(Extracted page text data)
----

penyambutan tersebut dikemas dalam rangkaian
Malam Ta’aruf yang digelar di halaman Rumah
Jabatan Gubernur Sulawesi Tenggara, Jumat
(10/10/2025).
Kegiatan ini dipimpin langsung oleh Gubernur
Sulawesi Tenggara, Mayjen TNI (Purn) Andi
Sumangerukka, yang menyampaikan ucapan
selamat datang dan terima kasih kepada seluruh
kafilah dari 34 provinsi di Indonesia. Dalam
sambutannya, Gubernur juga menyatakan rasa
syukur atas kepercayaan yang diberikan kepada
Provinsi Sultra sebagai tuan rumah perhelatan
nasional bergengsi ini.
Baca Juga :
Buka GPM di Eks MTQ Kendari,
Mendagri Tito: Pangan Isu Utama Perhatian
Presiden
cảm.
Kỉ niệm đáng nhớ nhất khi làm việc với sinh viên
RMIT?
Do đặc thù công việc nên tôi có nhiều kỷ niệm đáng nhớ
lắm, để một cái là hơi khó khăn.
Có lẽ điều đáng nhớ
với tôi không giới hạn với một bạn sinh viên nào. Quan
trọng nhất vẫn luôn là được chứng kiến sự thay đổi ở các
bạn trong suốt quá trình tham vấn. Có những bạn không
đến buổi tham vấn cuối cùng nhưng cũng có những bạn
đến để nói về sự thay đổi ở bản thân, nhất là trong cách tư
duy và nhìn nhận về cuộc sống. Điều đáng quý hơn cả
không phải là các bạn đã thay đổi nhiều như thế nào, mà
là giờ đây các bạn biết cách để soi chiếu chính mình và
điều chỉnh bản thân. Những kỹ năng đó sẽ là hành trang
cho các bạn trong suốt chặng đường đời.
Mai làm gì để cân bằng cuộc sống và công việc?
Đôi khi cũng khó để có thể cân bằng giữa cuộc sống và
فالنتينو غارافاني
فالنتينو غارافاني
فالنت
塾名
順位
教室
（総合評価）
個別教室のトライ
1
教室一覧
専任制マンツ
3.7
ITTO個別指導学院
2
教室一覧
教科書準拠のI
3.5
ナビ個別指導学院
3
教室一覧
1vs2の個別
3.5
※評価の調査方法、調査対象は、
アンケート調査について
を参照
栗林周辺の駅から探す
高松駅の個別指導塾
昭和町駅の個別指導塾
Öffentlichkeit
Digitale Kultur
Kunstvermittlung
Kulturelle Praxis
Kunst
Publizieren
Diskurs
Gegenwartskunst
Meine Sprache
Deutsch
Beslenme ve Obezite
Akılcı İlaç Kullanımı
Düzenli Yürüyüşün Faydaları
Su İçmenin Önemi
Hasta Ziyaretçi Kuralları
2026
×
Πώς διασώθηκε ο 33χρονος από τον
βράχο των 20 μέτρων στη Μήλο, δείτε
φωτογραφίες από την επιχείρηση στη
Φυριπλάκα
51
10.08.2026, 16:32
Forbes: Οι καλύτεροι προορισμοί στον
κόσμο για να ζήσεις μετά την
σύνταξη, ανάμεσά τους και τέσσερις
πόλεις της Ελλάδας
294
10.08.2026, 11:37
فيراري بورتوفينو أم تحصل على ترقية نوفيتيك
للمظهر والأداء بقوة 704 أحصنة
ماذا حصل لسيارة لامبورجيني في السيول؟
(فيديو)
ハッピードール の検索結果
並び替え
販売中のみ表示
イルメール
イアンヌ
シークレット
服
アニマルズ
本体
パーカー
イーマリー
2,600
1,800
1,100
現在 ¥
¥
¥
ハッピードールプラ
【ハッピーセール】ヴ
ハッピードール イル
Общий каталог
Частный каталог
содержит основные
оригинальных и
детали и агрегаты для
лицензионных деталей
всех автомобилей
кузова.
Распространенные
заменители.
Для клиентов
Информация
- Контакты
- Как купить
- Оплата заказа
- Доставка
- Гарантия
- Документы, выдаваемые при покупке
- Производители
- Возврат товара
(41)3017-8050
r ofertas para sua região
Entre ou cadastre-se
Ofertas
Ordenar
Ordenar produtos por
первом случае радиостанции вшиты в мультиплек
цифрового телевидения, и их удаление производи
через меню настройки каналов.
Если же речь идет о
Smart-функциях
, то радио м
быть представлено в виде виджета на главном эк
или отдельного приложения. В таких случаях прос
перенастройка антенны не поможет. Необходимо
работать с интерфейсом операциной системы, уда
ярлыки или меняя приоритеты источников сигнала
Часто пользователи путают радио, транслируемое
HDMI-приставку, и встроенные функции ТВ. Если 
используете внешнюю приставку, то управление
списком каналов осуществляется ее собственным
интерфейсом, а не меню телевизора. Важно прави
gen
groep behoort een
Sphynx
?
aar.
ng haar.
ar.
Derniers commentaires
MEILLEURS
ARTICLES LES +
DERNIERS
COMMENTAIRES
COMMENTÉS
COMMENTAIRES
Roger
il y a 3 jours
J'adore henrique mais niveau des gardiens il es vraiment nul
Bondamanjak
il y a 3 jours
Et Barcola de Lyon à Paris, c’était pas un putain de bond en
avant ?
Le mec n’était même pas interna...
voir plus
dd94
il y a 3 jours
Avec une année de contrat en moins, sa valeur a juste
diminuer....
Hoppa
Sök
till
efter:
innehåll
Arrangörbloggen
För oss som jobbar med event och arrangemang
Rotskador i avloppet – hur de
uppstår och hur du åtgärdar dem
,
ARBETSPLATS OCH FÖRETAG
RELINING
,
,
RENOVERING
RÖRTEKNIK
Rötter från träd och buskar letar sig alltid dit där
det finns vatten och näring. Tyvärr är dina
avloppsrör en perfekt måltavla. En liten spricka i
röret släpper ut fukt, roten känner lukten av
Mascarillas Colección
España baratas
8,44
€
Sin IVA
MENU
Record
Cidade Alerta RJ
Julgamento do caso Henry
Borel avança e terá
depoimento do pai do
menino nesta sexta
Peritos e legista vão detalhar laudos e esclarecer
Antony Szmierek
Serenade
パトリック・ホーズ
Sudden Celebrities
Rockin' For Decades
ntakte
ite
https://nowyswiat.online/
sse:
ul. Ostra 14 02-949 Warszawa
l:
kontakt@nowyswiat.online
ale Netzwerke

----

- **Action item**
In the listing, swap every "Sulawesi Tenggara" for "Sultra" and reproduce the listing with everything else unchanged.

- **Exercise solution**
penyambutan tersebut dikemas dalam rangkaian
Malam Ta’aruf yang digelar di halaman Rumah
Jabatan Gubernur Sultra, Jumat
(10/10/2025).
Kegiatan ini dipimpin langsung oleh Gubernur
Sultra, Mayjen TNI (Purn) Andi
Sumangerukka, yang menyampaikan ucapan
selamat datang dan terima kasih kepada seluruh
kafilah dari 34 provinsi di Indonesia. Dalam
sambutannya, Gubernur juga menyatakan rasa
syukur atas kepercayaan yang diberikan kepada
Provinsi Sultra sebagai tuan rumah perhelatan
nasional bergengsi ini.
Baca Juga :
Buka GPM di Eks MTQ Kendari,
Mendagri Tito: Pangan Isu Utama Perhatian
Presiden
cảm.
Kỉ niệm đáng nhớ nhất khi làm việc với sinh viên
RMIT?
Do đặc thù công việc nên tôi có nhiều kỷ niệm đáng nhớ
lắm, để một cái là hơi khó khăn.
Có lẽ điều đáng nhớ
với tôi không giới hạn với một bạn sinh viên nào. Quan
trọng nhất vẫn luôn là được chứng kiến sự thay đổi ở các
bạn trong suốt quá trình tham vấn. Có những bạn không
đến buổi tham vấn cuối cùng nhưng cũng có những bạn
đến để nói về sự thay đổi ở bản thân, nhất là trong cách tư
duy và nhìn nhận về cuộc sống. Điều đáng quý hơn cả
không phải là các bạn đã thay đổi nhiều như thế nào, mà
là giờ đây các bạn biết cách để soi chiếu chính mình và
điều chỉnh bản thân. Những kỹ năng đó sẽ là hành trang
cho các bạn trong suốt chặng đường đời.
Mai làm gì để cân bằng cuộc sống và công việc?
Đôi khi cũng khó để có thể cân bằng giữa cuộc sống và
فالنتينو غارافاني
فالنتينو غارافاني
فالنت
塾名
順位
教室
（総合評価）
個別教室のトライ
1
教室一覧
専任制マンツ
3.7
ITTO個別指導学院
2
教室一覧
教科書準拠のI
3.5
ナビ個別指導学院
3
教室一覧
1vs2の個別
3.5
※評価の調査方法、調査対象は、
アンケート調査について
を参照
栗林周辺の駅から探す
高松駅の個別指導塾
昭和町駅の個別指導塾
Öffentlichkeit
Digitale Kultur
Kunstvermittlung
Kulturelle Praxis
Kunst
Publizieren
Diskurs
Gegenwartskunst
Meine Sprache
Deutsch
Beslenme ve Obezite
Akılcı İlaç Kullanımı
Düzenli Yürüyüşün Faydaları
Su İçmenin Önemi
Hasta Ziyaretçi Kuralları
2026
×
Πώς διασώθηκε ο 33χρονος από τον
βράχο των 20 μέτρων στη Μήλο, δείτε
φωτογραφίες από την επιχείρηση στη
Φυριπλάκα
51
10.08.2026, 16:32
Forbes: Οι καλύτεροι προορισμοί στον
κόσμο για να ζήσεις μετά την
σύνταξη, ανάμεσά τους και τέσσερις
πόλεις της Ελλάδας
294
10.08.2026, 11:37
فيراري بورتوفينو أم تحصل على ترقية نوفيتيك
للمظهر والأداء بقوة 704 أحصنة
ماذا حصل لسيارة لامبورجيني في السيول؟
(فيديو)
ハッピードール の検索結果
並び替え
販売中のみ表示
イルメール
イアンヌ
シークレット
服
アニマルズ
本体
パーカー
イーマリー
2,600
1,800
1,100
現在 ¥
¥
¥
ハッピードールプラ
【ハッピーセール】ヴ
ハッピードール イル
Общий каталог
Частный каталог
содержит основные
оригинальных и
детали и агрегаты для
лицензионных деталей
всех автомобилей
кузова.
Распространенные
заменители.
Для клиентов
Информация
- Контакты
- Как купить
- Оплата заказа
- Доставка
- Гарантия
- Документы, выдаваемые при покупке
- Производители
- Возврат товара
(41)3017-8050
r ofertas para sua região
Entre ou cadastre-se
Ofertas
Ordenar
Ordenar produtos por
первом случае радиостанции вшиты в мультиплек
цифрового телевидения, и их удаление производи
через меню настройки каналов.
Если же речь идет о
Smart-функциях
, то радио м
быть представлено в виде виджета на главном эк
или отдельного приложения. В таких случаях прос
перенастройка антенны не поможет. Необходимо
работать с интерфейсом операциной системы, уда
ярлыки или меняя приоритеты источников сигнала
Часто пользователи путают радио, транслируемое
HDMI-приставку, и встроенные функции ТВ. Если 
используете внешнюю приставку, то управление
списком каналов осуществляется ее собственным
интерфейсом, а не меню телевизора. Важно прави
gen
groep behoort een
Sphynx
?
aar.
ng haar.
ar.
Derniers commentaires
MEILLEURS
ARTICLES LES +
DERNIERS
COMMENTAIRES
COMMENTÉS
COMMENTAIRES
Roger
il y a 3 jours
J'adore henrique mais niveau des gardiens il es vraiment nul
Bondamanjak
il y a 3 jours
Et Barcola de Lyon à Paris, c’était pas un putain de bond en
avant ?
Le mec n’était même pas interna...
voir plus
dd94
il y a 3 jours
Avec une année de contrat en moins, sa valeur a juste
diminuer....
Hoppa
Sök
till
efter:
innehåll
Arrangörbloggen
För oss som jobbar med event och arrangemang
Rotskador i avloppet – hur de
uppstår och hur du åtgärdar dem
,
ARBETSPLATS OCH FÖRETAG
RELINING
,
,
RENOVERING
RÖRTEKNIK
Rötter från träd och buskar letar sig alltid dit där
det finns vatten och näring. Tyvärr är dina
avloppsrör en perfekt måltavla. En liten spricka i
röret släpper ut fukt, roten känner lukten av
Mascarillas Colección
España baratas
8,44
€
Sin IVA
MENU
Record
Cidade Alerta RJ
Julgamento do caso Henry
Borel avança e terá
depoimento do pai do
menino nesta sexta
Peritos e legista vão detalhar laudos e esclarecer
Antony Szmierek
Serenade
パトリック・ホーズ
Sudden Celebrities
Rockin' For Decades
ntakte
ite
https://nowyswiat.online/
sse:
ul. Ostra 14 02-949 Warszawa
l:
kontakt@nowyswiat.online
ale Netzwerke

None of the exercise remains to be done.